Suddenly I was unable to do it by myself. I was too dependent on AI to do the most basic things [at work].

Richard Barnes, who is 31 and is a marine biologist and restaurant server in Hawaii, is likewise weary. “I don’t know if I would think differently about someone who uses ChatGPT, but I would be like, ‘come on,’” he said. “You don’t need to rely on it to make a grocery list. Your life is probably not that hard. We can make the list together.”

Celebrity and Industry Backlash.

When director Guillermo del Toro said he would “rather die” than use generative AI, it made news. Similarly, SZA’s Instagram stories rant against the tech cautioning about “environmental racism” and showing fear over users who are “codependent on a machine”. Ditto still for when Simu Liu, Alison Roman, Céline Dion, Emily Blunt, and others issued statements that are skeptical of AI in their various industries. I believe these quotes spread widely for a cause: people sympathize with them.

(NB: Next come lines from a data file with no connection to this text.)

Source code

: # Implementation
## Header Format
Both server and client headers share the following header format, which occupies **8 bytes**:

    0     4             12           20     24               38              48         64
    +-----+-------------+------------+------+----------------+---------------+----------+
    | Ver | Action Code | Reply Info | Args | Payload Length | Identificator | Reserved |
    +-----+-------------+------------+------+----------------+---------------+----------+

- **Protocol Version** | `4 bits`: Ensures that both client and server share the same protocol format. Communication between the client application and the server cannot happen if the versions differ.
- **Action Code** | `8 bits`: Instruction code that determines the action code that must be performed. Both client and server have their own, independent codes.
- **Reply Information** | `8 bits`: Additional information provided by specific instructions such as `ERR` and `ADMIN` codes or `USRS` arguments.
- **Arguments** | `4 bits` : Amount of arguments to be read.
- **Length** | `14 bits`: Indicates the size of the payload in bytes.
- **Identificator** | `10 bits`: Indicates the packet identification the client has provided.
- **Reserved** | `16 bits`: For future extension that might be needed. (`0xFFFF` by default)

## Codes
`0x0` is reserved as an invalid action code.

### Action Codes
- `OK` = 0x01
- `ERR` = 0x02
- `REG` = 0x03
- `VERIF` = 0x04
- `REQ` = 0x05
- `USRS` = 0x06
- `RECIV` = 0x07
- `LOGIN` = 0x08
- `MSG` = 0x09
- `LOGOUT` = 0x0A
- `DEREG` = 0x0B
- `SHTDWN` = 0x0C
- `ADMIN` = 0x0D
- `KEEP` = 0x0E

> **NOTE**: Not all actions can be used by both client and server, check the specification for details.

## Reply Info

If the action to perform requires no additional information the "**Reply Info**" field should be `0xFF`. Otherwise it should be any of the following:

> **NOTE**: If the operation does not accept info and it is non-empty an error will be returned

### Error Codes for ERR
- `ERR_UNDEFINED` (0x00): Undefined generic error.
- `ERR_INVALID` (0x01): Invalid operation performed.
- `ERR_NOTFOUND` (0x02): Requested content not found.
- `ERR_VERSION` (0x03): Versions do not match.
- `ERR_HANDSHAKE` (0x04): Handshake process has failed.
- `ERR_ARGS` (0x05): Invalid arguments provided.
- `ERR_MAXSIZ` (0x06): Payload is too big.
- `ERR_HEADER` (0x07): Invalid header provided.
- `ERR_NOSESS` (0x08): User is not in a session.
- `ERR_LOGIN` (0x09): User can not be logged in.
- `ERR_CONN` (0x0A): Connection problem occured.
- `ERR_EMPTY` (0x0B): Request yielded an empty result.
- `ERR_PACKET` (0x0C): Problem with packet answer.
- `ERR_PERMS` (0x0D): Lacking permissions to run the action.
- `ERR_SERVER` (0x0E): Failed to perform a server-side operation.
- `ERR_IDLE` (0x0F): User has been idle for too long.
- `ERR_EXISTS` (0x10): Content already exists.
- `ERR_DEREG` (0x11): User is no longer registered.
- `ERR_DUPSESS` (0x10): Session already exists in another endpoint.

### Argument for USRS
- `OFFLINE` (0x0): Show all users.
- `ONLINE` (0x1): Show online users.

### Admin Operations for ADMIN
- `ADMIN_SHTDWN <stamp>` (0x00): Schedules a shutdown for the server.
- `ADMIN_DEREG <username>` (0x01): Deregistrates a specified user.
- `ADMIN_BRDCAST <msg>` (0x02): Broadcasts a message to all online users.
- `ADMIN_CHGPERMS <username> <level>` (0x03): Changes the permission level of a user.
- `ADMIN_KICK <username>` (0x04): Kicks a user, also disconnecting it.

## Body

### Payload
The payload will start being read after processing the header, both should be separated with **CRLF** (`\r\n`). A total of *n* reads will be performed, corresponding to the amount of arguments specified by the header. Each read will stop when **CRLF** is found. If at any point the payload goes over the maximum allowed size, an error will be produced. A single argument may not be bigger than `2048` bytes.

Even, to an extent, the people who run the tech industry. Last month, Pinterest added a filter that lets users turn off AI content. Meta lets users hide, but not entirely remove, similar content on Instagram. Reports indicated that “cursor resistance” is on the rise, as some Silicon Valley professionals won’t use AI to write their code.

{Luciano Noijeen, a lead software engineer working in Greece and the Netherlands, told me that he eagerly used AI in the past to write or enhance his coding.|According to Luciano Noijeen, a {lead|

Belinda Gonzalez
Belinda Gonzalez

A passionate writer and life coach dedicated to sharing transformative experiences and empowering others through storytelling.